Paradoxe Perdu de Fredric Brown

Pour moi ses recueils de nouvelles sont merveilleux. Celui-ci comprend les dernières pages qu’il ait achevées. c’est une sorte d’adieu à ses lecteurs et j’espère que, comme moi, ils y seront sensibles.
Elisabeth Brown, préface.

Recueil de 14 nouvelles, majoritairement issues du recueil “Paradox Lost” mais également issues d’autres recueils

Un des nombreux recueils de nouvelles de Brown que l’on peut trouver avec bonheur chez les bouquinistes (pas d’édition récente de Paradoxe perdu).
Il s’agit généralement d’une SF assez classique, Brown a fait de nombreuses variations dans ses nouvelles sur le thème “premier contact” : Les ondulats, politesse, Sirius et Pas-coutume, Obéissance, Paradoxe perdu rien que pour le présent recueil.
D’autres nouvelles donnent une idée du sens de l’inattendu de l’auteur, adepte de la pirouette finale, quand le lecteur change d’angle de vision et comprend tout. Plusieurs nouvelles en 2 pages sont sur ce principe.

J’ai été un peu déçu par 2 nouvelles, Le dernier train et aélurophobe, qui m’ont eu l’air de souffir d’un problème de traduction, comme s’il me manquait le jeu de mots qui explique tout, ou la référence culturelle typiquement américaine.

Mais dans l’ensemble, un bon recueil de SF “classique”.

L’horreur arriva un peu après midi, par une étouffante journée d’aout. Elle était perchée sur le bourricot du père Dade et ses pieds trainaient dans le sable. Ce qui la rendait horrible à regarder, c’était sa peau d’un rouge cru. Le reste passait mieux, à condition d’oublier les cheveux bleu vif.
“Planète à forte gravitation, nota-t’il, Je ne peux pas rester debout longtemps”.
Il ne tendit pas la main et Casey en fut soulagé.
“Pourquoi, dit-il, vous a-t-on choisi comme plénipotentiaire?
– Parce que j’ai une vague ressemblance avec les humains.
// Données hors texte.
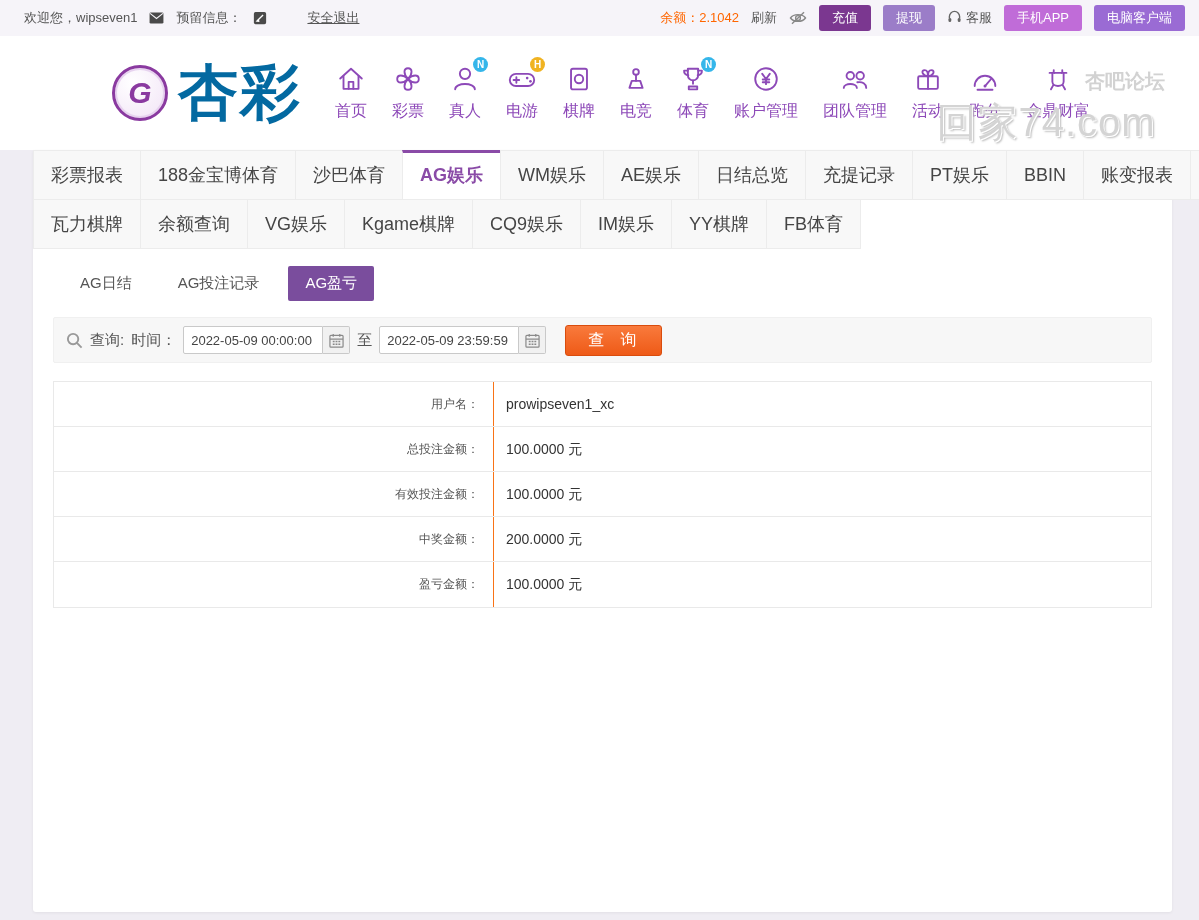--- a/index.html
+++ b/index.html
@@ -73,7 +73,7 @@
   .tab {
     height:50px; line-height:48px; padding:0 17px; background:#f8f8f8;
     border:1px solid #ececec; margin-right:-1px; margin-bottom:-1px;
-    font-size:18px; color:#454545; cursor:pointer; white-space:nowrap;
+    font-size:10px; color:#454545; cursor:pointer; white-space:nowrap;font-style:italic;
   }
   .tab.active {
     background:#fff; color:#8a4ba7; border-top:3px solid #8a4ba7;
Je suis donc probablement plus repoussant pour vous qu’un représentant d’une espèce très différente.”
Là-dessus, il s’allongea sur le dos et ferma les yeux.
Casey affolé posa son oreille sur la poitrine sanguinolente.
“Pas de battement de coeur, dit le vieux Dade. En fait, y a pas de coeur.”
Le bourricot regardait tout ça d’un oeil glauque et Casey n’y comprenait rien. Où était le piège ?

Pocket SF (1990)186 pages ISBN : 9782266035101
Traduction : Jean Sendy
Titre Original : Paradox Lost (1963)

Couverture : Siudmak
Calmann Levy 1974
QuatrièmeCe fut au moment où la grosse mouche bleue pénétra dans la classe que Shorty Mac Cabe décida finalement que le cours de logique du Pr Dolohan était dépourvu d’intérêt.
Certes, il était plus passionnant de poursuivre la grosse mouche bleue partie en emportant ses mains et, par-delà le paradoxe du temps, de méditer sur l’utilisation du lance-pierres dans la chasse aux dinosaures.
Percuter à 50 km/heure une petite fille à bicyclette et n’en jamais retrouver trace, voilà de quoi préoccuper Lorenz Kane. Mais quand il eut délibérement tué une autre personne – également introuvable -, il fut convaincu qu’il était le seul à exister.